§ Work instructions: Filter the listing so that only lines with the word "pixels" remain.

§ Working data:

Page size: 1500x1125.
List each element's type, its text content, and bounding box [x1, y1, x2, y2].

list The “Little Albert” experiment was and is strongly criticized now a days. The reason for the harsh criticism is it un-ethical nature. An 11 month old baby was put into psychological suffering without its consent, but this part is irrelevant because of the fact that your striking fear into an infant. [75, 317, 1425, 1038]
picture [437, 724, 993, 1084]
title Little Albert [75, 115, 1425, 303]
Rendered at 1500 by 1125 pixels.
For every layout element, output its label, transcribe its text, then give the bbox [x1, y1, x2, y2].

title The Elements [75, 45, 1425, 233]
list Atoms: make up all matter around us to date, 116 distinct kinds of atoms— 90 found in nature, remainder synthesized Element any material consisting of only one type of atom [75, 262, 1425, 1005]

==

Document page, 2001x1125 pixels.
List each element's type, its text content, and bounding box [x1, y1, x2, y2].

§ Solution for this problem:
Rendered at 1500 by 1125 pixels.
Document page, 2001x1125 pixels.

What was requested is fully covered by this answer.